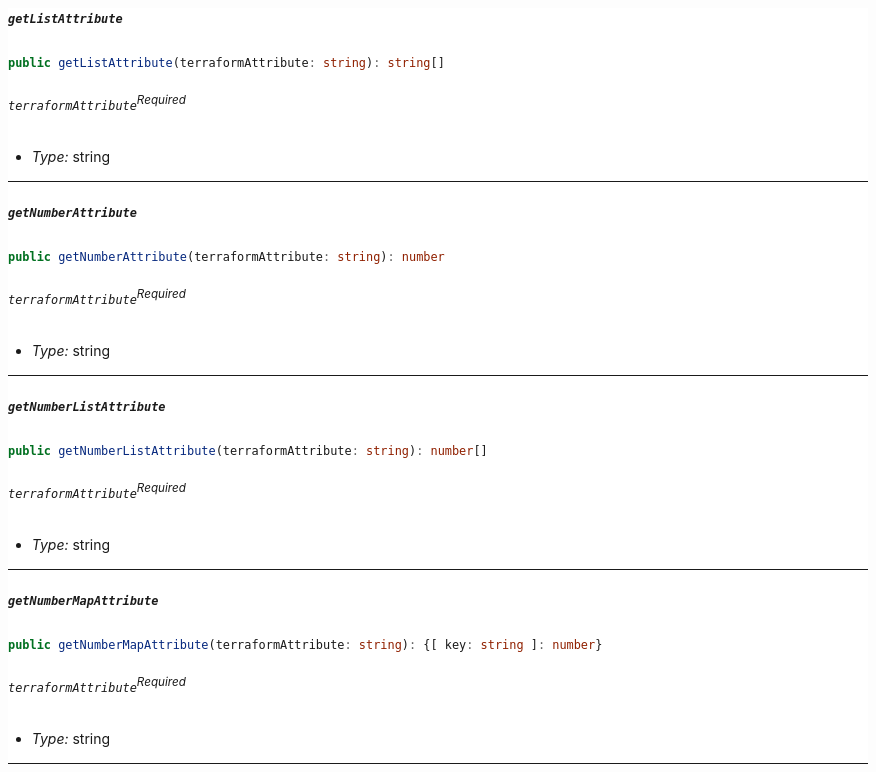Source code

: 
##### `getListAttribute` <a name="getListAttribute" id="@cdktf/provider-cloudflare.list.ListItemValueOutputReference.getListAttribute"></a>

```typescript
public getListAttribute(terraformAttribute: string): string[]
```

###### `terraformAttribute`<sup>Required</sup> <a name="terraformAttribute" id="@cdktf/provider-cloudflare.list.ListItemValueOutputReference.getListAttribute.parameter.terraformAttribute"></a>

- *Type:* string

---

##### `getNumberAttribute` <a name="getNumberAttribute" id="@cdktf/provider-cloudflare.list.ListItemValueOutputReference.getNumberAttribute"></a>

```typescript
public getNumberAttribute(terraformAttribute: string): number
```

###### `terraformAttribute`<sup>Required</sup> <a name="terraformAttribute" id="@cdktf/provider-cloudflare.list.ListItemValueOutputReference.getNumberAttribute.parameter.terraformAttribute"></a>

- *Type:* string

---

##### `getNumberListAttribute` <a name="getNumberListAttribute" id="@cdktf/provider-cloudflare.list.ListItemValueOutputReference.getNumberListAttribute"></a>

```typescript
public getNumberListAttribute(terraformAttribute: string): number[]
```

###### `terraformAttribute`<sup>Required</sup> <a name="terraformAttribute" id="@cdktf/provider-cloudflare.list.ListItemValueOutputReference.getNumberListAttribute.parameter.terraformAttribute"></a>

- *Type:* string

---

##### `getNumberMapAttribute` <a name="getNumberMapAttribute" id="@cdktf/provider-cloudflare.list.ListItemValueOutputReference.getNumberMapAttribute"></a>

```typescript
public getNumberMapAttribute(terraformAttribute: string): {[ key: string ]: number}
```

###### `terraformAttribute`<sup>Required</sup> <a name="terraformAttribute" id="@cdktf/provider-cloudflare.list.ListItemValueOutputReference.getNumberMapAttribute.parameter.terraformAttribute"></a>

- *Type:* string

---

※

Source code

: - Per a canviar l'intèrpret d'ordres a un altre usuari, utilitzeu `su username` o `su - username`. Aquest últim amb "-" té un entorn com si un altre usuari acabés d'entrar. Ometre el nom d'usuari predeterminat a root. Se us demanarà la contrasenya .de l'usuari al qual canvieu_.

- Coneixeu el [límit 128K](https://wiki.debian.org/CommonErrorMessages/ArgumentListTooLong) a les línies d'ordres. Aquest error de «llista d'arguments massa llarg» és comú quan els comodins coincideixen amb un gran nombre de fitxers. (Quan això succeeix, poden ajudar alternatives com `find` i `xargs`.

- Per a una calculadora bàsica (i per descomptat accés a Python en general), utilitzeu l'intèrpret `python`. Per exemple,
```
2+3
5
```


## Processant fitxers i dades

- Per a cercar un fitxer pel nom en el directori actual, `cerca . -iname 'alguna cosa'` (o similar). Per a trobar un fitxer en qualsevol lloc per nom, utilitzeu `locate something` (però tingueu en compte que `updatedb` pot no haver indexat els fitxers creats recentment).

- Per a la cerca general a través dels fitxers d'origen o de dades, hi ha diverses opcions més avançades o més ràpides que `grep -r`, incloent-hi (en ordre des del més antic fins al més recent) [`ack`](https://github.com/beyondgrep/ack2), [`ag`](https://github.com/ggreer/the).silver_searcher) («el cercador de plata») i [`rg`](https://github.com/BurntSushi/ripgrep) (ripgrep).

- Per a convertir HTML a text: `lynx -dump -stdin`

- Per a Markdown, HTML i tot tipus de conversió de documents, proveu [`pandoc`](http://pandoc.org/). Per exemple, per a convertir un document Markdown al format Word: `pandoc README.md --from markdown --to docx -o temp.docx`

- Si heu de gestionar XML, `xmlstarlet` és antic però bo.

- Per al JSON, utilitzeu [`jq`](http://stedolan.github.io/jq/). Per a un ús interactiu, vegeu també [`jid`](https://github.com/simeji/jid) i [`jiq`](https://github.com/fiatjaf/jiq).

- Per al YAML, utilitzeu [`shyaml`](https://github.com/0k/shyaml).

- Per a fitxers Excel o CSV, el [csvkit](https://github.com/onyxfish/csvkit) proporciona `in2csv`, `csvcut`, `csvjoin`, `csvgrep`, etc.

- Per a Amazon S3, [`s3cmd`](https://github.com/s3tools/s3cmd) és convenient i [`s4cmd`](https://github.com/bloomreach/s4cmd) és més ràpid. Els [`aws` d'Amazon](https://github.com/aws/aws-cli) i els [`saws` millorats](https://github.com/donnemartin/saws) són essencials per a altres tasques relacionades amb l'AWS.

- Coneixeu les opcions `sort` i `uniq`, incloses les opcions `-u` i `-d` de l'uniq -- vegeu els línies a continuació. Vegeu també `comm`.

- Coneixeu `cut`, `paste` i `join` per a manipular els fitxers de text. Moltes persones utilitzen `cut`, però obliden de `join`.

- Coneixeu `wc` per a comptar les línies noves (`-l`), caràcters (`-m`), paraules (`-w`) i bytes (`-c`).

※

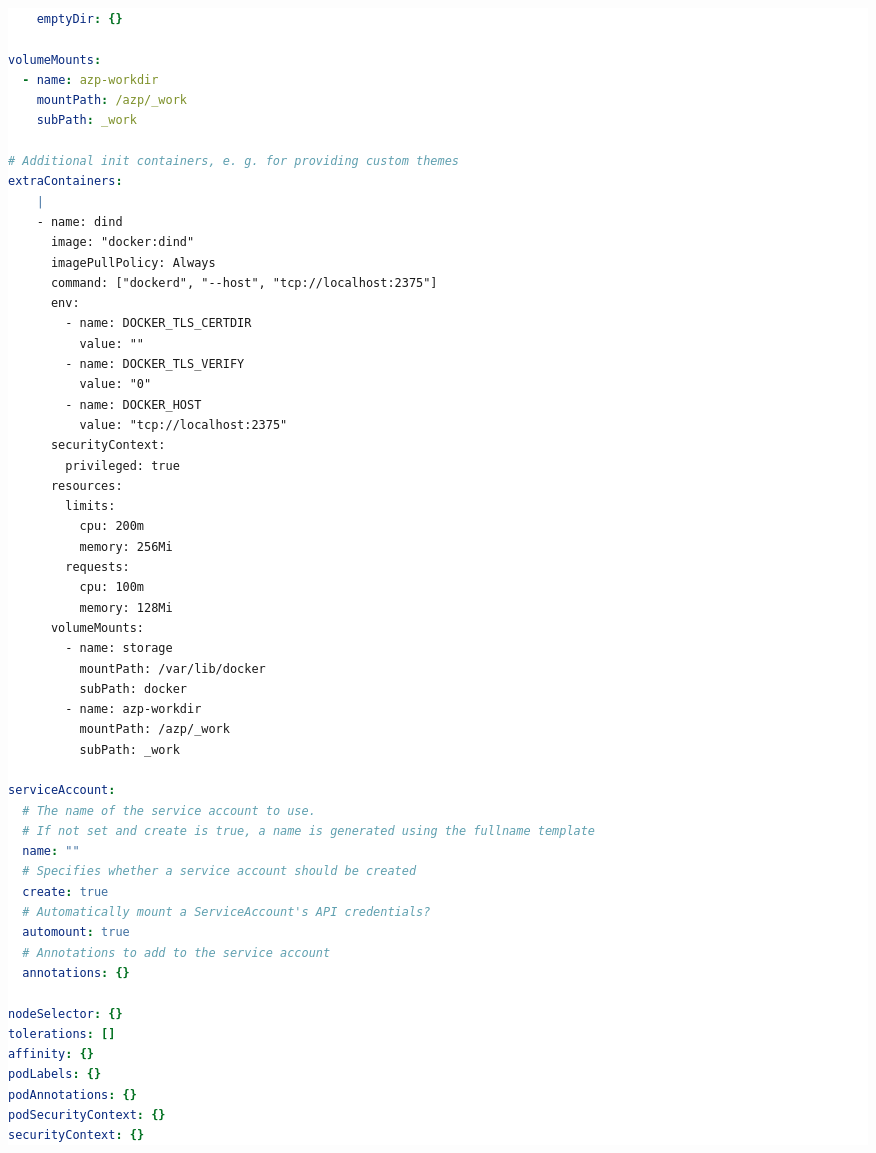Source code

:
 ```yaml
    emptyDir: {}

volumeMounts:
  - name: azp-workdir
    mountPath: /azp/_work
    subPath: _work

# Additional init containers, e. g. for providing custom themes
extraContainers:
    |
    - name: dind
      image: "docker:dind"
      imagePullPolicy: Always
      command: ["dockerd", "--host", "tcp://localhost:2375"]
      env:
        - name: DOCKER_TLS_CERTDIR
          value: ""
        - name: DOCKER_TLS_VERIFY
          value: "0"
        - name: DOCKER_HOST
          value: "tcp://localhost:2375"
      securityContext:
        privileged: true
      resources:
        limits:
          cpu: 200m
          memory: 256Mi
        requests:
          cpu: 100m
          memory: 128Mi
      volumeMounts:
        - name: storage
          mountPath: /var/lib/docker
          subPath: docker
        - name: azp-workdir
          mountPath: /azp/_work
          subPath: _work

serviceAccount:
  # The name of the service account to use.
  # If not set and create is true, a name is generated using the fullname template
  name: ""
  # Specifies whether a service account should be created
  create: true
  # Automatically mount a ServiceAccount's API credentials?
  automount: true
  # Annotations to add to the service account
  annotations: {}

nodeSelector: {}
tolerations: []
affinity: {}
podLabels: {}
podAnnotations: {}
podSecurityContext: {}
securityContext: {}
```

※

| Goal of the exercise |
When you reach the line containing "- Si heu de" in the data above, start copying exactly, and stop after the line containing "- Per al YAML, utilitzeu".

| Task result |
- Si heu de gestionar XML, `xmlstarlet` és antic però bo.

- Per al JSON, utilitzeu [`jq`](http://stedolan.github.io/jq/). Per a un ús interactiu, vegeu també [`jid`](https://github.com/simeji/jid) i [`jiq`](https://github.com/fiatjaf/jiq).

- Per al YAML, utilitzeu [`shyaml`](https://github.com/0k/shyaml).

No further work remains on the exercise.